Take a look at the project called Music, Mind, and Mouth: http://alumni.media.mit.edu/~janiwang/MediaLabSite/thesis.html
Or the Vocal Vibrations: Expressive Performance for Body-Mind Wellbeing:
http://web.media.mit.edu/~ejessop/vocalVibrations.html
Can you tell how jazzed I can become just rethinking about the Media Lab and Machover in particular?
Maureen Doallas says
I have been thinking lot about Berger’s statement that the question “How does one define ‘good’?”, while a “grand question” is outside the purview of his book. I just want to capture my thought before I lose it, which is this:
How does one’s definition of ‘good’ affect charitable giving via crowdsourcing? In light of that definition (which probably is also tied to some sense of what it means to be generous), how do we capitalize on what we know about giving patterns to ensure that our donations go to the truly needy?

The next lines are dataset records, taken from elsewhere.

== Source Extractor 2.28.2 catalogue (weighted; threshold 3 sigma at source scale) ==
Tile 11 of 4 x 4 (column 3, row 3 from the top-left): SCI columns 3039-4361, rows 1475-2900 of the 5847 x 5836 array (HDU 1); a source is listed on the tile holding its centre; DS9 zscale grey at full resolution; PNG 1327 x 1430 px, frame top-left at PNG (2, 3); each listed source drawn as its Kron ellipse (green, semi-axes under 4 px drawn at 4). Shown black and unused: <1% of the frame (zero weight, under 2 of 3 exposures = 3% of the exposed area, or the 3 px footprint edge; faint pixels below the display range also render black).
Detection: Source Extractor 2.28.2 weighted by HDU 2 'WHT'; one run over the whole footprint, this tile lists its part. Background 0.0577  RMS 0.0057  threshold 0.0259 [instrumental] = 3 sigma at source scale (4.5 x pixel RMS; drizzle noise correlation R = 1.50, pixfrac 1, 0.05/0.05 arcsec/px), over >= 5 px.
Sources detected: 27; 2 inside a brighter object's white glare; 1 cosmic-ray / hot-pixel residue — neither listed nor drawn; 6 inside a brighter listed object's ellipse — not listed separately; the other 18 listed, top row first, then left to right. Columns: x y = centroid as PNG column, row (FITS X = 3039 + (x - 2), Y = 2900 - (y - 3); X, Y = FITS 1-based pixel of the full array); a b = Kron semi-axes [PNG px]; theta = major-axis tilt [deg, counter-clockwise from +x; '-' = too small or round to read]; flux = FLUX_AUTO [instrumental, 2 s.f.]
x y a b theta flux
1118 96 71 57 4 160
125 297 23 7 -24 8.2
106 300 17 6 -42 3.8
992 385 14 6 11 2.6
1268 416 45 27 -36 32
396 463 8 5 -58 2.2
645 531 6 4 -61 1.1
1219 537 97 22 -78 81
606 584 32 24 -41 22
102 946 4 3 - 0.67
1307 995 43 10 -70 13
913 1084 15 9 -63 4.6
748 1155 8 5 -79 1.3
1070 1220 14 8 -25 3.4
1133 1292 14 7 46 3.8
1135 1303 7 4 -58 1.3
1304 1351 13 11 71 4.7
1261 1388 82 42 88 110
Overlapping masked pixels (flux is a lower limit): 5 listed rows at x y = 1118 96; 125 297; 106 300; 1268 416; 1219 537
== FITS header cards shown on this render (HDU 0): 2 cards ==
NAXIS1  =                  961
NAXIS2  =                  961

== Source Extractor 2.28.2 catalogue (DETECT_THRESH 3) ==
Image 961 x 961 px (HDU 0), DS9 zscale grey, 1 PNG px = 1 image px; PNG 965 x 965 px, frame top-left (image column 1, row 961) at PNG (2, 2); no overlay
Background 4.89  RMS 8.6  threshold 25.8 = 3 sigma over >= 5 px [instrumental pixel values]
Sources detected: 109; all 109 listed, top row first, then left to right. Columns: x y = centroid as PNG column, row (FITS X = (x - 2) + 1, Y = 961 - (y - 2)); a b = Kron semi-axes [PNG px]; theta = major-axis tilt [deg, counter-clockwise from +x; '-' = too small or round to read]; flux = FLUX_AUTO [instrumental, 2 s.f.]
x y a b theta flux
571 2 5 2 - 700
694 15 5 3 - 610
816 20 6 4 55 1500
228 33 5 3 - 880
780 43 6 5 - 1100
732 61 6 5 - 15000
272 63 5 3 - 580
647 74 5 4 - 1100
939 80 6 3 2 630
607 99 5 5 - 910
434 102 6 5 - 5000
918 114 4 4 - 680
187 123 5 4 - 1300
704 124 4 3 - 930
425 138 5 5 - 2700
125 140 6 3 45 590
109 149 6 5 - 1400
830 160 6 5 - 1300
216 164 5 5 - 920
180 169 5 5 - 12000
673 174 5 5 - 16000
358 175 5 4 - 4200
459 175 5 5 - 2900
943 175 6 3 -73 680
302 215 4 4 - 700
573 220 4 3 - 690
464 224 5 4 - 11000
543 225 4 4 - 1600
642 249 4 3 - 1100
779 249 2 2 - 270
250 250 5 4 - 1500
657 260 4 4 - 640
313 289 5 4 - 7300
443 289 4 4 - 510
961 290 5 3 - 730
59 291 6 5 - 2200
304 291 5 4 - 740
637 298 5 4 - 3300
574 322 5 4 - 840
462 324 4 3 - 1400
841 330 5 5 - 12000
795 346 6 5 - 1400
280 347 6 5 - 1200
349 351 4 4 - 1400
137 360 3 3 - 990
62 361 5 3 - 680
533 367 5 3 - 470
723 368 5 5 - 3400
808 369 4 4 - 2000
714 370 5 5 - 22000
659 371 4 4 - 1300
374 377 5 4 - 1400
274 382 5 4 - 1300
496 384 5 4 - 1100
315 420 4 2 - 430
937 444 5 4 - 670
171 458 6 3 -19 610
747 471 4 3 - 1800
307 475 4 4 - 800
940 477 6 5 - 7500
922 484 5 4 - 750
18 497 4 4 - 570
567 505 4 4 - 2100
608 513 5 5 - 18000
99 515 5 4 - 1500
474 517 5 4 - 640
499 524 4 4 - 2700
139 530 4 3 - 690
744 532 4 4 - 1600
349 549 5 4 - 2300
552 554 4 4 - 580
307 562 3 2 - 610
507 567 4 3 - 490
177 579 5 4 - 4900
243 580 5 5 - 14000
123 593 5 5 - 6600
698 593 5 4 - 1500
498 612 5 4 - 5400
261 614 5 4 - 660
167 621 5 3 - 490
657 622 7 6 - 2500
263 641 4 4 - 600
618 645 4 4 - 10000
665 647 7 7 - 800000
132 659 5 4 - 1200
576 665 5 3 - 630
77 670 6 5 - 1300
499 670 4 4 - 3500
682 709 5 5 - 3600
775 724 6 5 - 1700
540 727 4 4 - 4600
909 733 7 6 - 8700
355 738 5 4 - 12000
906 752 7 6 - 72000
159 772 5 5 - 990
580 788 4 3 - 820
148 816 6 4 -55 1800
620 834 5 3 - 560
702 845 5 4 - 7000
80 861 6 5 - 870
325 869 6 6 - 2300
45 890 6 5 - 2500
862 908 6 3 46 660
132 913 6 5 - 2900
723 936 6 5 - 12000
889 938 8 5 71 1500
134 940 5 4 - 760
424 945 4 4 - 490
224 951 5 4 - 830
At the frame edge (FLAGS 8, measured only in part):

What sparks this is the recent public outpouring of money via social media for the man in Detroit who had no car and walked some 20 miles a day to get to his job. He not only received a new free car from a dealer, he was given $350k. In contrast, during Hurricane Katrina, Nadia Bolz-Weber, a priest, tells a story of how she and her parish were utterly scammed by a woman who wasn’t from New Orleans.
With crowd funding, it’s become ok to ask for handouts. But we have no guidance, really, on what’s worthy of being supported and what’s not. I don’t think it’s an inconsequential issue but the question remains: How do we ensure our hard-earned dollars produce a social good that is greater than the need of any one individual?
BONNIE BUCKINGHAM says
Just found this post and have the book coming from the library. Merci beaucoup.
Laura Brown says
Hi, Bonnie!
Sandra Heska King says
Hi Bonnie… just passing through the cafe with a hot pot of tea and a plate of hot, buttered raisin toast… 🙂
Lakin says
My copy came in today. I’m looking forward to it, and trying not to peek too much. (:
Sandra Heska King says
Lakin… Can I offer you a cup of chai and a warm cranberry scone?
And go ahead and peek… I won’t tell.